UPDATE: While this article still has some value – there’s a lot to be gained from having a second Twitter account just in case – Twitter has recently made it a lot easier to find out if somebody has blocked you. All you have to do is try to follow them. Click here to read an updated article on this topic.

Various articles have been written about how to determine if somebody has done the unthinkable and blocked you on Twitter, but they are inconsistent and in many cases quite wrong.

There is, however, one very easy way to tell immediately if you’ve been blocked: open a second Twitter account.

When you’ve been blocked on the network, and try and access somebody’s tweets, this is what you see.How To Tell If You've Been Blocked On Twitter

(And yes, I have been blocked by Stephen Fry – find out why here.)

This is essentially identical to what you see when somebody has protected their status updates, so it can be confusing. Moreover, it can be a little embarrassing if you issue a request to follow to somebody who you later find out has blocked you.

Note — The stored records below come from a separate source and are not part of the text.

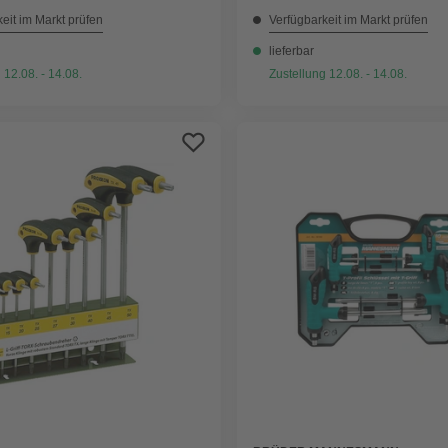
eit im Markt prüfen
Verfügbarkeit im Markt prüfen
lieferbar
 12.08. - 14.08.
Zustellung 12.08. - 14.08.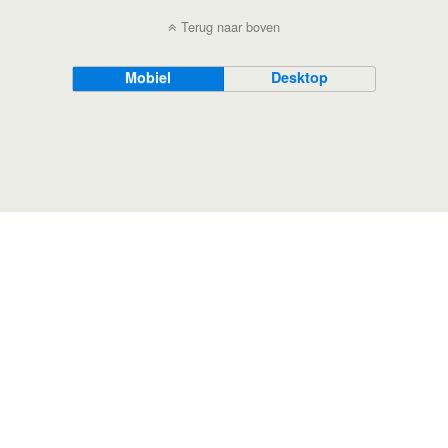
Terug naar boven
Mobiel
Desktop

But there is a loophole: Twitter blocks on a per account basis – not by using cookies or IP addresses. By logging out of Twitter and revisiting their profile page with a different account, you can immediately see what is what. If you can now see and read their tweets, then your other (likely main) account has been blocked. If you still see the ‘This person has protected their tweets’ message, then that is what they’ve actually done.

So You’ve Been Blocked – Now What?

People have many different reasons for blocking somebody, and most of the time a block is issued legitimately, at least in the eyes of the blocker. Chances are that the person is unlikely to reverse their decision, and even if they might it’s awkward for you to now approach them, so the best thing to do is just move on.

Plenty more tweets in the sea, after all.

Two Accounts Good, One Account Bad

Apart from this easy and convenient way to find out if you’ve been blocked, there are other valid reasons to have a second Twitter account, too.

  1. It can protect you from identity theft.
  2. If Twitter suspends your main account (for whatever reason), you have another way to contact them and issue a help ticket.
  3. It’s useful for testing purposes, allowing you to experiment with new features on the network, or via a different device (i.e., a mobile phone).
  4. You can try different avatars, background wallpapers, even protected updates, without impacting your main account.
  5. If you run a blog, a second account could be used to share new articles, which gives your readers an alternative way to subscribe to just those updates (avoiding the other tweets you likely make on your main account).

Blocking is very much a part of the Twitter experience and while the feature definitely needs some improvements, for many it plays an important part in making them feel safe and secure on the network. Finding yourself blocked by somebody else is never pleasant, but it’s not something to obsess over, either.

Let’s face it: most of the time, you will have some idea of why it has happened. And if not, or if you feel that an individual has blocked you for something utterly ridiculous, do your very best to regroup and move on. Much like if you lend somebody $20 and then never see them again, it was probably worth it.